I received this text from a friend back home about a week ago: “The Complete Metropolis is playing at a theater by my apartment. Should I see it?” My response: “Yes! It’s a big deal which cannot fully be explained via text message.”
I have always considered Metropolis Fritz Lang’s flawed masterpiece. It boasts a big game about ideology, the workers versus the city folk, yet it seems confused about what it is saying: its blatantly anti-communist and anti-fascist, and seems none too keen on capitalism either. What the heck does “the mediator between head and hands must be the heart” even mean? So in that respect, Metropolis for me is eye candy, mind-blowingly beautiful eye candy.
The story of how the footage was lost is infamous. Metropolis was Ufa Studio’s most expensive film to date and Lang went wildly over budget. At the film premiere when the full version was shown it was received disastrously. Thus it was shortened and cut to pieces, and the original version was thought to have been lost…until a few years ago when a print was found in the depths of an archive in Argentina.
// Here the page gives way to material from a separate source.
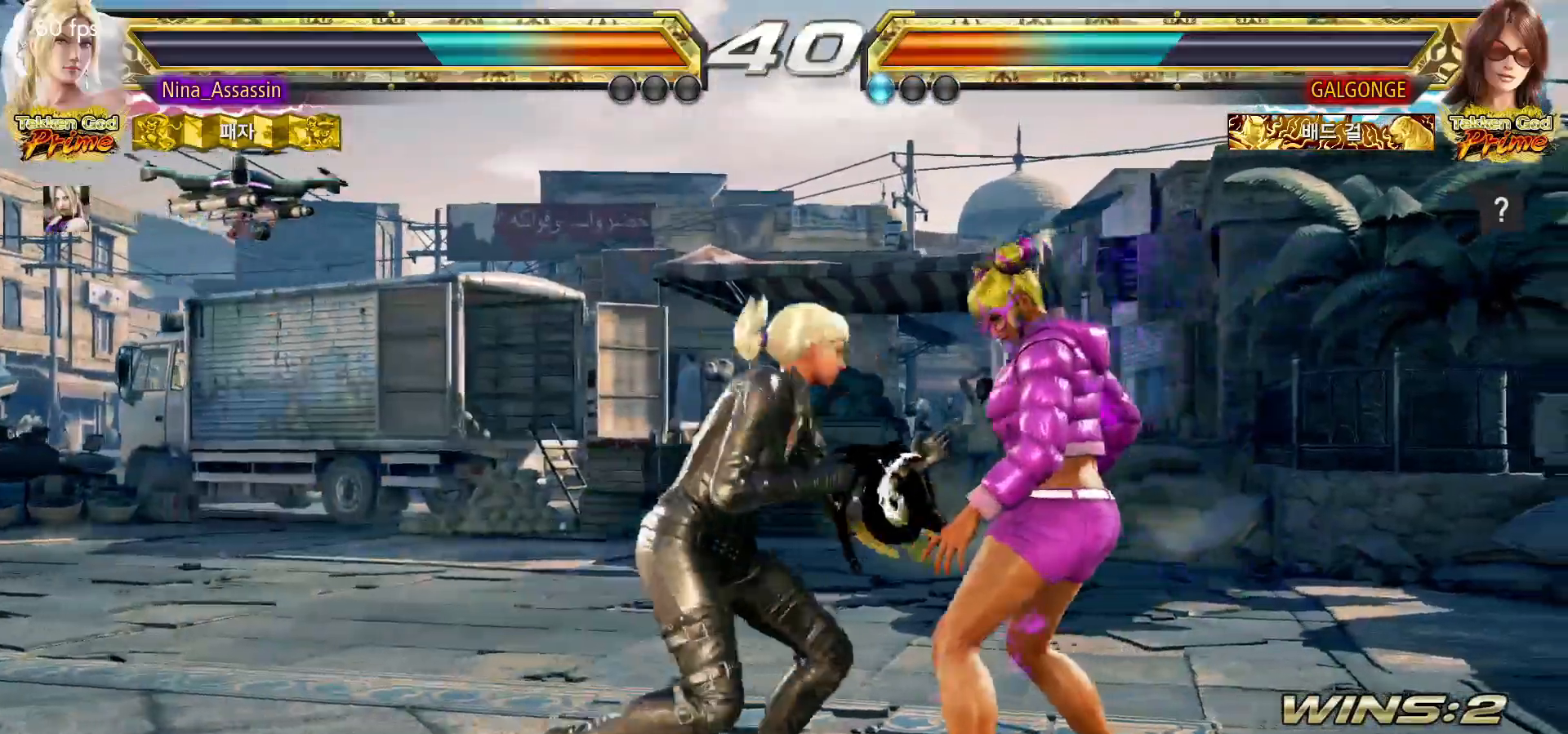
{"dt_ms": 500, "buttons": [], "left_stick": "left"}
This is the stuff of legends.
I just finished taking a class all about Lang, so let’s just say me and Fritz know each other pretty well. In interviews Lang often refers to the shortened version as his version of the film. What a remarkable revelation: was Lang even happy with this elongated version, now toted as one of the biggest archival finds in history? This revelation suddenly brings up ideas about authorship and who this film belongs too.
Amongst the archival world, it is popular to try to update infamously cutup or altered films into their intended format. A great example is the reedited version of Touch of Evil that features an altered opening sequence with different sound and different titles. The basis for the scene changes come from a memo sent by Orson Welles over how the scene “should” look as he ranted to the studios, begging them not to touch his film. A professor of mine, Bill Simon, a renowned Welles scholar, once pointed out how ridiculous he felt the intentions of this definitive version were. I remember him proclaiming something like, “Welles never knew what he wanted, he may have wanted this one day but it was constantly changing his mind, if he’d been working on the film still who knows what he would have come up with, but I’m sure it would have been different from what’s in the memo.”
This example of Welles and Touch of Evil merely goes to show that these “definitive” “complete” versions of famously lost films may mean nothing: they may not be what the director wanted; we may be watching what the director intended to scrap or change or whatever. And that discredits the importance of their overall authorship authority.
Some directors are constantly updating their works, tweaking things and trying to make them “better.” (See the 80 versions of Blade Runner, and the CGI updated version of Star Wars). In these circumstances, I will say yes this is different from a group of historians, film lovers, and archivists altering a film in the name of a dead man: here the director is entitled to add updates; we can all agree that it is their films. Yet many would call the updates to Star Wars atrocities.
In both of these circumstances: this becomes a moral question. Do we make changes, make updates, or let history stand? The answer with all this helps make the directorial input irrelevant. Simply: which is better? The new version of Touch of Evil’s opening sequence is decidedly better…and so is the “complete” version of Metropolis. The addition of a few simple frames to sequences somehow made things pop more, and the greater character development, I greatly appreciated. So to answer my friend’s text, whether Lang liked it or not: go see The Complete Metropolis!